> _Exercise_:
Lines where the string "vous" appears are to be copied from the entries below.

Collected data:
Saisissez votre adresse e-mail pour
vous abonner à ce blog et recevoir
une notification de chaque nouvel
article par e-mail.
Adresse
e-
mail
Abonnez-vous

> _Answer to the problem_:
vous abonner à ce blog et recevoir
Abonnez-vous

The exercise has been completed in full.